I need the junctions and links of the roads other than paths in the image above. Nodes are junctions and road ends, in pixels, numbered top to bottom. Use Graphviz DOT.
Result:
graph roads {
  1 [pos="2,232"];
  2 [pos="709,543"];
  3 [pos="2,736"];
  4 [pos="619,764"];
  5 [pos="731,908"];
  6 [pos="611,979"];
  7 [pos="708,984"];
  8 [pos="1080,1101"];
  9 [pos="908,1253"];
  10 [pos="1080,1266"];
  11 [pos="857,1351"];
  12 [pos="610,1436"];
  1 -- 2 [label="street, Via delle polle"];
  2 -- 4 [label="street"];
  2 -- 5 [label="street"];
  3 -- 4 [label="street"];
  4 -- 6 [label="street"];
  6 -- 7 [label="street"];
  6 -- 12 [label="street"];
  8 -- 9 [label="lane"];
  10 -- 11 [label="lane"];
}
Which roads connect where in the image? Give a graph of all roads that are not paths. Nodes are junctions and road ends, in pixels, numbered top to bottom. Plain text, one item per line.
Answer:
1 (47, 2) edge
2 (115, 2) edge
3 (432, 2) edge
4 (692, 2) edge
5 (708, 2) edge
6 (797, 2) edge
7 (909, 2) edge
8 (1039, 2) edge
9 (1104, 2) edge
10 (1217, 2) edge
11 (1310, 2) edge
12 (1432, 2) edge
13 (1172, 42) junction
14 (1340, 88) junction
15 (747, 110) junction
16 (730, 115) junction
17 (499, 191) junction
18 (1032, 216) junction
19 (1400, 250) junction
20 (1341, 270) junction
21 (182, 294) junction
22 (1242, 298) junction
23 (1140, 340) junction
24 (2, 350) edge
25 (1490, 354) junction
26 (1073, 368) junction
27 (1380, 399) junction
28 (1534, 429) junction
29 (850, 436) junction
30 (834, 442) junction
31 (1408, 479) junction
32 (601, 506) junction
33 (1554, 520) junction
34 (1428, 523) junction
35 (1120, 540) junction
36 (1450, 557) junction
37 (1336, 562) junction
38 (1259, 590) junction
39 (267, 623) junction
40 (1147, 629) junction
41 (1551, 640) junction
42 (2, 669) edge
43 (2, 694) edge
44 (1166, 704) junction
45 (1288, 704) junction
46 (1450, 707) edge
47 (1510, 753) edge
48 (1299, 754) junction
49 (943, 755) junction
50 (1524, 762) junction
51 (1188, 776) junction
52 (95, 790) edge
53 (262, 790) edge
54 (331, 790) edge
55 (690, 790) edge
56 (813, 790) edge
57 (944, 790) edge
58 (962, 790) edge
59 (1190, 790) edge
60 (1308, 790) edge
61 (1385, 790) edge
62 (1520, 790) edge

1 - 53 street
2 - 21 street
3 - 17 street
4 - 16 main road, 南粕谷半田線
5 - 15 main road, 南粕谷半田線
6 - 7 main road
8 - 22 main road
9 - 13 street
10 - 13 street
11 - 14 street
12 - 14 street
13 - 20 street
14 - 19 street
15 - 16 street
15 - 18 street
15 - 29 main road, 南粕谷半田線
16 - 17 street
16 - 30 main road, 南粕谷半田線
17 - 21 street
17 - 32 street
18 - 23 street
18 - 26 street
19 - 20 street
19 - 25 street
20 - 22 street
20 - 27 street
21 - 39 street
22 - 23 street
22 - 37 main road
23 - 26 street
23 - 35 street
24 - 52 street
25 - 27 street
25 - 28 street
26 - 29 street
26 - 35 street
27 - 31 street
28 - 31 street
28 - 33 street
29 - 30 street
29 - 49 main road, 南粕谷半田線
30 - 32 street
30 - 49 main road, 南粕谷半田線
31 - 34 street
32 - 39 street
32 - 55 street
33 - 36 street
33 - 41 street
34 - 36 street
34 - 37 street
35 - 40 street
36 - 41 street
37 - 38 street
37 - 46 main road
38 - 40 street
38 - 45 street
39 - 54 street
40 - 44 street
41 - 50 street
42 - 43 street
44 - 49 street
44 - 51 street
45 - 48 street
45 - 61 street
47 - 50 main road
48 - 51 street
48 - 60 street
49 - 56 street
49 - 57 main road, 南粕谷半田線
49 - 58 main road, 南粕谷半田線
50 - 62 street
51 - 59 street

------------

Using the records above, copy each line that contains "南粕谷半田線".

4 - 16 main road, 南粕谷半田線
5 - 15 main road, 南粕谷半田線
15 - 29 main road, 南粕谷半田線
16 - 30 main road, 南粕谷半田線
29 - 49 main road, 南粕谷半田線
30 - 49 main road, 南粕谷半田線
49 - 57 main road, 南粕谷半田線
49 - 58 main road, 南粕谷半田線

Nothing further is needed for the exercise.